Since May is bike month, I figured I would post some thoughts and experiences on my years of bike commuting in Seattle, WA. I consider myself lucky to live in a town that permits this year-round, but I recall standing at the bus-stop in Minneapolis one day when it was about 14 below zero and seeing a grizzled bike commuter pedaling by. I guess this can be done anywhere! That takes me to the first item:
If you want to succeed in biking to work regularly, you have to get through the first month. If your commute is more than a few miles, you may want to start out small and work up. I generally ride 4-5 days a week these days, but when I started out, I did one day a week until that felt ok. Then I stepped it up to two days. After a few weeks of this I went to three, and so on. You will be frustrated at first by lack of energy, weather, bad drivers, bad bikers, etc… After a month, though, you may find that getting in a car is actually more frustrating, and you may find exhilaration in anticipating a nice ride in, or home. There will be days where you hear wind and rain and think “what the hell am I doing riding in this?”, but when you get out in it, it’s not really that bad. Same as skiing – water or snow. You will get wet and/or cold, but you’re still having fun.

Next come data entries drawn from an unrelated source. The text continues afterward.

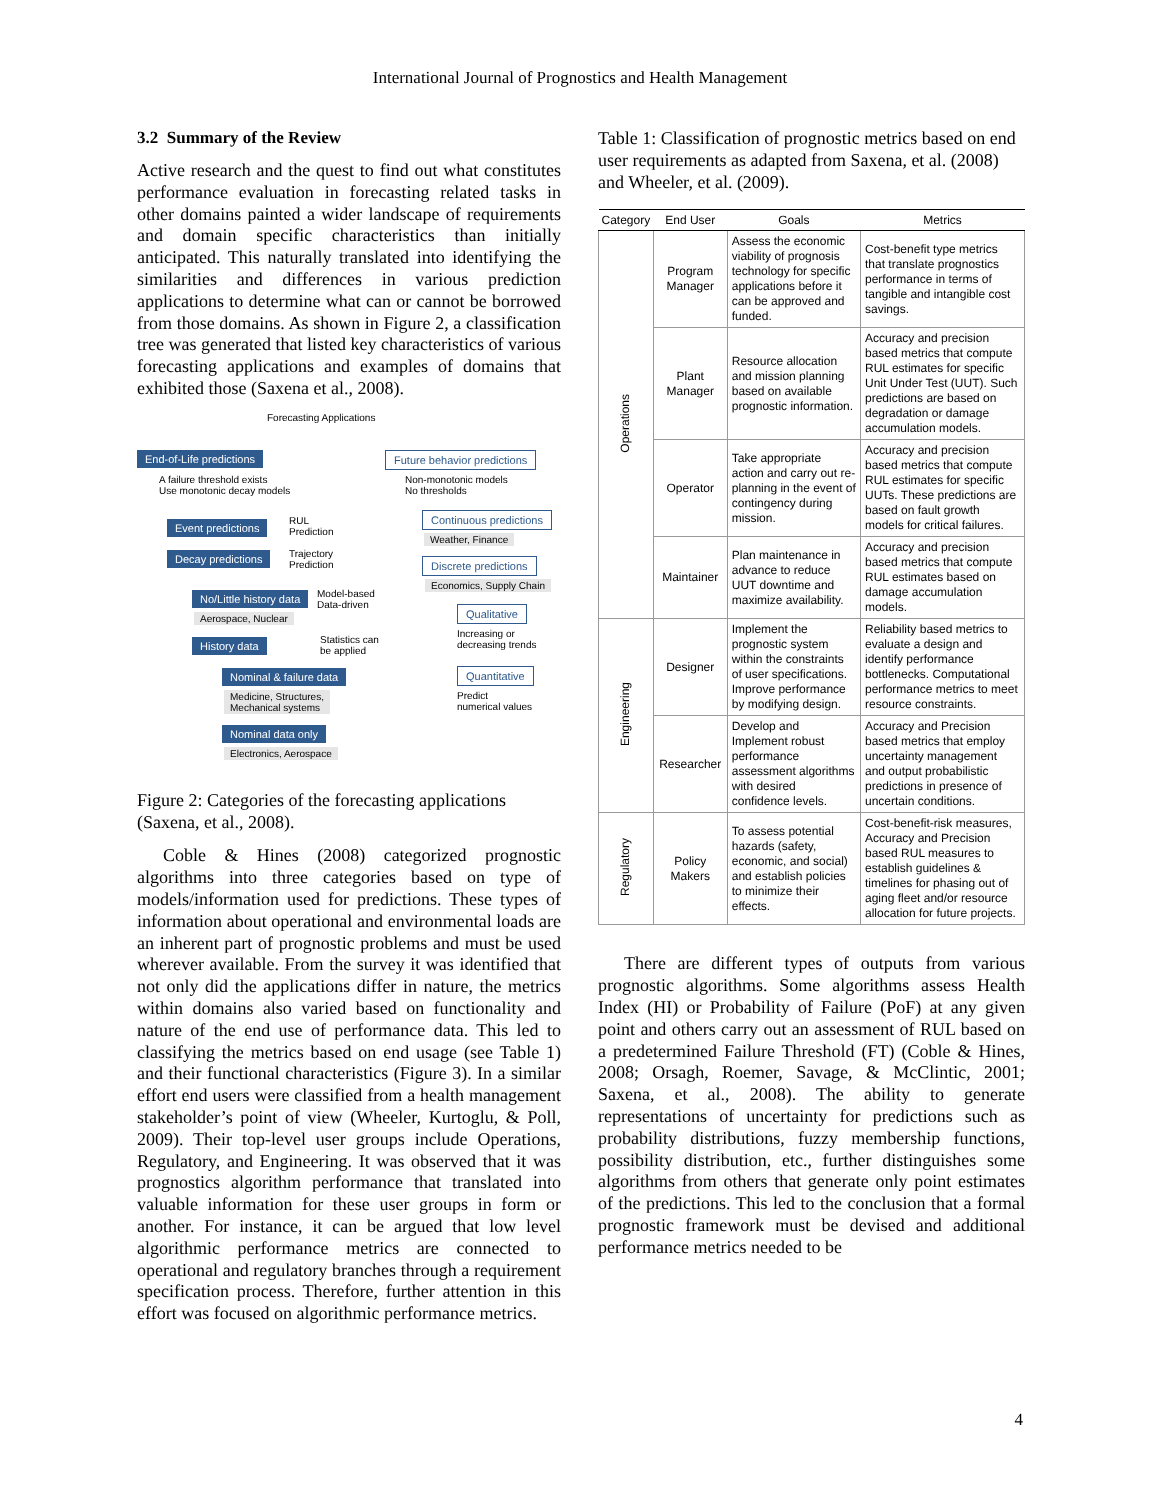International Journal of Prognostics and Health Management
3.2 Summary of the Review
Active research and the quest to find out what constitutes performance evaluation in forecasting related tasks in other domains painted a wider landscape of requirements and domain specific characteristics than initially anticipated. This naturally translated into identifying the similarities and differences in various prediction applications to determine what can or cannot be borrowed from those domains. As shown in Figure 2, a classification tree was generated that listed key characteristics of various forecasting applications and examples of domains that exhibited those (Saxena et al., 2008).
Forecasting Applications
End-of-Life predictions
A failure threshold exists
Use monotonic decay models
Future behavior predictions
Non-monotonic models
No thresholds
Event predictions
RUL
Prediction
Decay predictions
Trajectory
Prediction
Continuous predictions
Weather, Finance
Discrete predictions
Economics, Supply Chain
No/Little history data
Model-based
Data-driven
Aerospace, Nuclear
History data
Statistics can
be applied
Qualitative
Increasing or
decreasing trends
Quantitative
Predict
numerical values
Nominal & failure data
Medicine, Structures,
Mechanical systems
Nominal data only
Electronics, Aerospace
Figure 2: Categories of the forecasting applications (Saxena, et al., 2008).
Coble & Hines (2008) categorized prognostic algorithms into three categories based on type of models/information used for predictions. These types of information about operational and environmental loads are an inherent part of prognostic problems and must be used wherever available. From the survey it was identified that not only did the applications differ in nature, the metrics within domains also varied based on functionality and nature of the end use of performance data. This led to classifying the metrics based on end usage (see Table 1) and their functional characteristics (Figure 3). In a similar effort end users were classified from a health management stakeholder’s point of view (Wheeler, Kurtoglu, & Poll, 2009). Their top-level user groups include Operations, Regulatory, and Engineering. It was observed that it was prognostics algorithm performance that translated into valuable information for these user groups in form or another. For instance, it can be argued that low level algorithmic performance metrics are connected to operational and regulatory branches through a requirement specification process. Therefore, further attention in this effort was focused on algorithmic performance metrics.
Table 1: Classification of prognostic metrics based on end user requirements as adapted from Saxena, et al. (2008) and Wheeler, et al. (2009).
| Category | End User | Goals | Metrics |
| --- | --- | --- | --- |
| Operations | Program Manager | Assess the economic viability of prognosis technology for specific applications before it can be approved and funded. | Cost-benefit type metrics that translate prognostics performance in terms of tangible and intangible cost savings. |
| | Plant Manager | Resource allocation and mission planning based on available prognostic information. | Accuracy and precision based metrics that compute RUL estimates for specific Unit Under Test (UUT). Such predictions are based on degradation or damage accumulation models. |
| | Operator | Take appropriate action and carry out re-planning in the event of contingency during mission. | Accuracy and precision based metrics that compute RUL estimates for specific UUTs. These predictions are based on fault growth models for critical failures. |
| | Maintainer | Plan maintenance in advance to reduce UUT downtime and maximize availability. | Accuracy and precision based metrics that compute RUL estimates based on damage accumulation models. |
| Engineering | Designer | Implement the prognostic system within the constraints of user specifications. Improve performance by modifying design. | Reliability based metrics to evaluate a design and identify performance bottlenecks. Computational performance metrics to meet resource constraints. |
| | Researcher | Develop and Implement robust performance assessment algorithms with desired confidence levels. | Accuracy and Precision based metrics that employ uncertainty management and output probabilistic predictions in presence of uncertain conditions. |
| Regulatory | Policy Makers | To assess potential hazards (safety, economic, and social) and establish policies to minimize their effects. | Cost-benefit-risk measures, Accuracy and Precision based RUL measures to establish guidelines & timelines for phasing out of aging fleet and/or resource allocation for future projects. |
There are different types of outputs from various prognostic algorithms. Some algorithms assess Health Index (HI) or Probability of Failure (PoF) at any given point and others carry out an assessment of RUL based on a predetermined Failure Threshold (FT) (Coble & Hines, 2008; Orsagh, Roemer, Savage, & McClintic, 2001; Saxena, et al., 2008). The ability to generate representations of uncertainty for predictions such as probability distributions, fuzzy membership functions, possibility distribution, etc., further distinguishes some algorithms from others that generate only point estimates of the predictions. This led to the conclusion that a formal prognostic framework must be devised and additional performance metrics needed to be
4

You will need to plan a tiny bit more to be a bike commuter – time, clothes, shower are all slightly modified. First off, it takes longer to bike to work (usually). Figure out how much time it takes on a day when you don’t have to be somewhere, or just give yourself way too much time. Keep your main clothes at work. I just bring an undershirt and socks with me. I take a shower before I leave. It’s generally cool in the morning, so I don’t break too much of a sweat on the way in. Nothing a good towel won’t take care of. I keep a week’s worth of pants and 2-weeks worth of shirts in the office. I launder these at a dry cleaner, but have brought bundles home via car/bus on my rest days. Remember – if you’re in an office job, you can generally get multiple wears out of a set of clothes between washes.
Find and Vary Routes
I have 3 or 4 routes I take regularly. There is the short-direct shot into work; the meandering coffee shop route; the long scenic route; the mostly trail route. It really helps to have options as it makes the trips fun, and not tedious. If you don’t like your route, take a different option, and don’t worry if it adds miles. My shortest route is 7.5 miles, and the longest route is over 13 miles one way. I can be just as tired after either of them, and all of them get me where I’m going. There is nothing quite as satisfying as passing a lot of traffic that is gridlocked due to a game or other random event. On a bike you have endless options!
I hope this helps – commuting by bike is really rewarding in health, stress-relief, and giving you time to think or wind down on the way home. It is a great way to turn a stressful activity on its head, and get something beneficial out of the time you may be spending in traffic.